The Mammals are coming to the Suffolk Center for Cultural Arts next Tuesday as part of the Virginia Arts Festival. Besides Tao and Ruthie, the band includes brothers Mike and Chris Merenda on guitar and drums, and bassist Jacob Silver. The core trio first got together six years ago at a party.

“I wanted to start a group,” Rodriguez-Seeger said. “I had one with Sarah Lee Guthrie and Johnny Irion but they were moving to South Carolina and I wanted to start another band. I thought the best way to do it was to throw a party and invite all the musicians in the Pioneer Valley-Northampton, Massachusetts area that I knew. I didn’t tell anybody that I was conducting auditions for a band, but that’s what I was doing. I had just come back from Puerto Rico visiting my dad and I had all this good Puerto Rican rum.

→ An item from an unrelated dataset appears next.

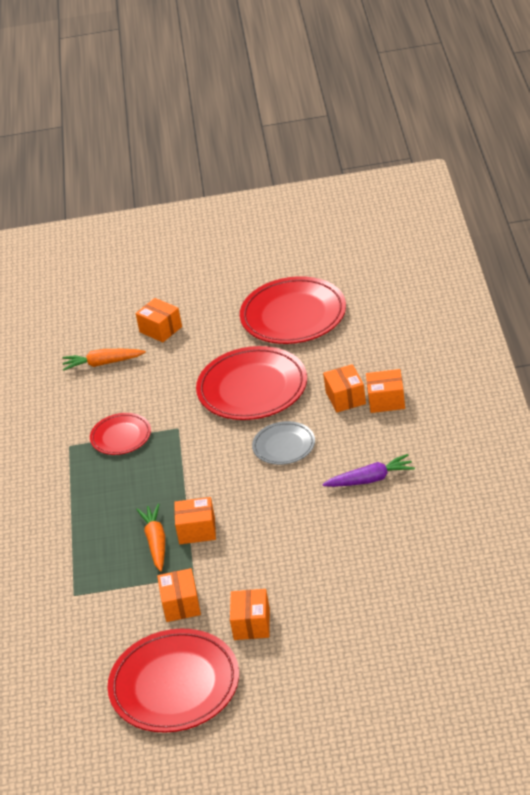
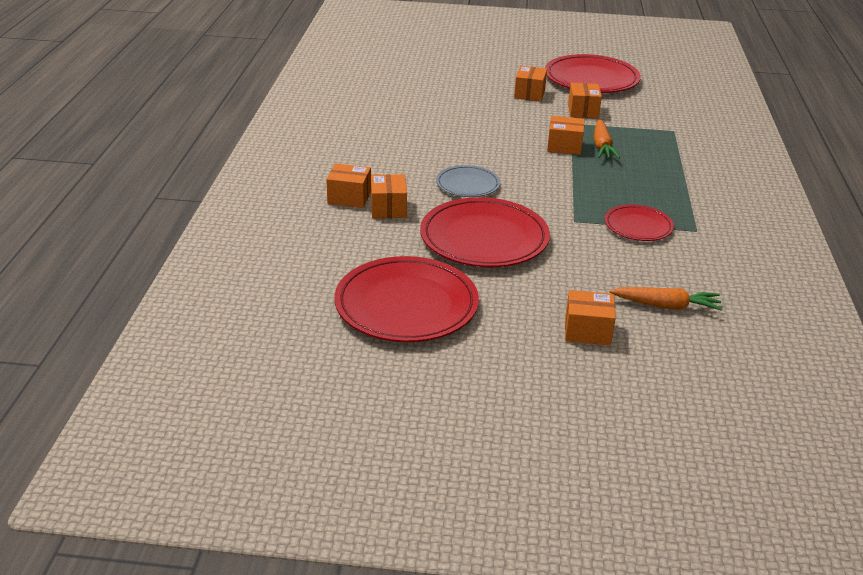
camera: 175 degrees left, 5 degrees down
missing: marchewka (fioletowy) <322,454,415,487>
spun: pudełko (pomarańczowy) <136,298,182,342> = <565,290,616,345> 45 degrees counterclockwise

And I just clicked with Mike and Ruth and another fiddler, and we ended up jamming all night playing old-time tunes.”

The trio moved to Woodstock, New York, where they lived in the house that Ungar grew up in.

“Ruth and I knew how to book bands because of our families,” Rodriguez-Seeger explained. “My grandmother basically managed my grandfather and Ruthie’s father managed his career from the house. So we never had a manager, we didn’t have an agent for the first three years. We just booked ourselves. It was very DIY—no one was going to tell us how to look, what to wear, what to play. I think during this era of highly corporatized, packaged music, the bands that do it on their own are the ones that stand out.”

I asked Tao if the family legacies are a help or a hindrance.

“Every once in a while,” he replied, “someone shows up at a show and wishes that we sounded more like Pete Seeger or the Weavers or Jay & Mollie. But I think we’re good enough now that they end up being won over by our differences. And ultimately they see that the similarities and the differences combined make it really cool.

“I play a guitar that’s exactly like my grandpa’s; I play a banjo that’s exactly like my grandpa’s. Ruthie plays a fiddle that was given to her by her dad. And we’ve spent a lot of time playing with those people. I’ve been playing with my grandpa since I was born and we started playing together professionally when I was sixteen. So these are connections that are very personal, and that’s how we feel music is. Music is a very personal connection that draws people closer together. At its best it changes the world; it makes you feel like there’s hope in a dark time and it brings light into a dark place.”

There are family connections within the band too. The Merendas are brothers, and Mike Merenda and Ruth Ungar are now married. When I saw the band perform in Maine two summers ago, I was taken with the enthusiasm and spirited good fun they obviously share. But the band also takes its motto, “subversive acoustic traditionalists” seriously.

“I think part of what we’re trying to do,” Tao Rodriguez-Seeger said, “is to look at the world around us, our country, and speak some kind of truth through our songs. We played in Lafayette, Louisiana, once at the Festival International and played an upbeat, goodtime set. At the end we got an encore, so we decided to do something risky, to play our anti-Bush song, ‘The Bush Boys,’ as our encore. It completely polarized the crowd! It was like nothing I’ve ever seen before. We got what was tantamount to death threats; the festival had its corporate sponsors threaten to pull money from the festival.

“This older gentleman came up to Ruth afterwards and said, ‘I wish you hadn’t played that song. You were my favorite band but when you played that song it broke my heart.’ And I thought, wow, one song can break a man’s heart over political differences.

“Anything that can push people to such an emotional extreme, I think, is great.”